Очень жалею, что ты не с нами. Надо видеть этот народ именно сейчас, чтобы проникнуться убеждением, что он все выдержит. Мне не хотелось бы впадать в патетику, но на бумагу сами просятся слова: великий. Надо пойти на базар и послушать, о чем судачат бабы, надо пойти на лекцию философа Мильбранда (он был здесь у меня, приезжал к Геленке), чтобы убедиться: сколько бы ветвей ни срубили варвары, глубокие корни останутся.

Я все это знаю и во все это верю, хотя держусь как бы на отшибе, затаившись, и притворяюсь, что живу не вместе с ними. Но не жить вместе с ними невозможно. Всегда живешь вместе со всем обществом, а теперь, более, чем когда-либо. Сейчас все контакты с внешним миром как между отдельными людьми, так и между целыми группами людей, прерваны. Мы одиноки, но именно это раскрывает нас в полной мере. Мы одни перед лицом преступлений, чужих и собственных, и проявлений величайшего героизма, увы, только собственного.

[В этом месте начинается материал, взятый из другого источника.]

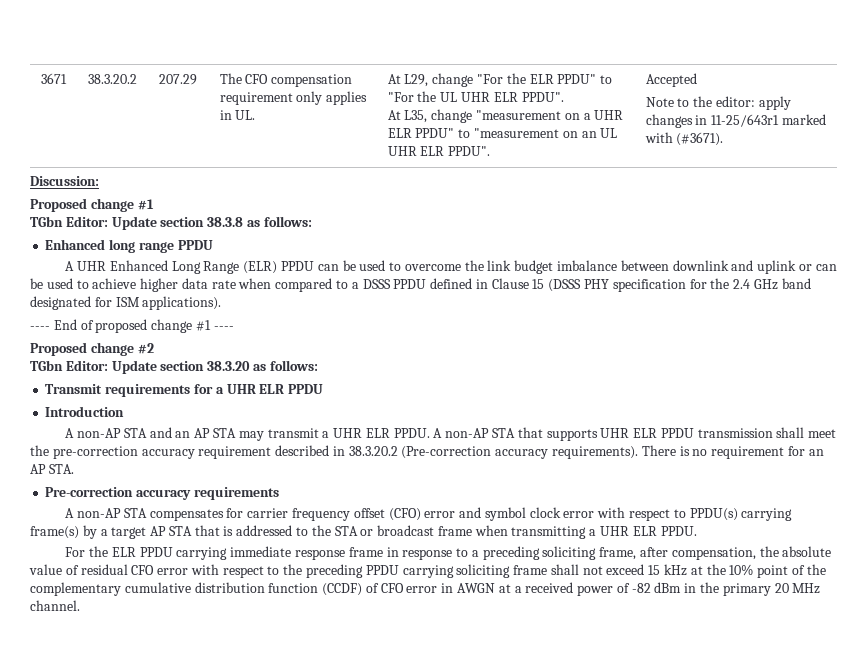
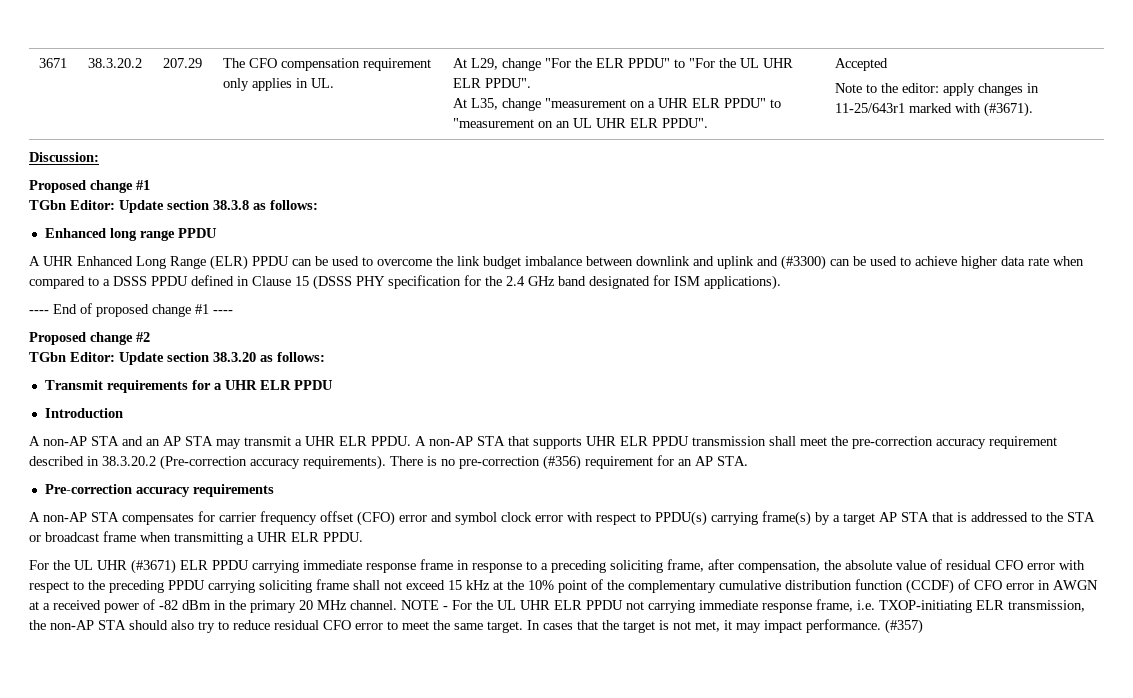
[798,264,812,271] or -> [757,255,826,270] and (#3300)
(708, 452) none -> [459,455,581,470] pre-correction (#356)
(109, 551) none -> [74,559,176,574] UL UHR (#3671)
(80, 605) none -> [401,599,1085,613] [29,619,923,634] NOTE - For the UL UHR ELR PPDU not carrying immediate response frame, i.e. TXOP-initiating ELR transmission, the non-AP STA should also try to reduce residual CFO error to meet the same target. In cases that the target is not met, it may impact performance. (#357)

Жаль, что ты не видишь Анджея. Он теперь удивительно прекрасен благодаря той простоте, которая от бога. В душе его нет гнева, одна решимость. (Другие испытывают гнев и горечь, как, например, Геленка, но и она бесконечно прекрасна.) И Анджей не одинок, таких Анджеев тысячи.

Сразу же после войны — а конец ее близок, и те, кто умеет видеть, знают, как это произойдет, — возвращайся, несмотря ни на что, вопреки всем соблазнам, которые будет расточать перед тобой та земля, где ты в тот момент окажешься. Лишь бы это не было царство Персефоны. Подумай, как нам придется тогда утверждать свое право на существование, сколько от нас потребуется доказательств, как будет нужен каждый человек. А тот мир — гибнущий. Ты хорошо знаешь мой опыт, связанный с ним, я часто говорил тебе об этом, хоть ты и возражал. Думал-тο я гораздо больше, чем говорил с тобой, и поэтому пишу это письмо, которое выходит из берегов, как Висла на святого Яна, и уносит обломанные ветки и целые стволы. Мы должны стать лицом к лицу с величайшими задачами уже не истории, а философии истории. И прежде всего должны быть самими собой.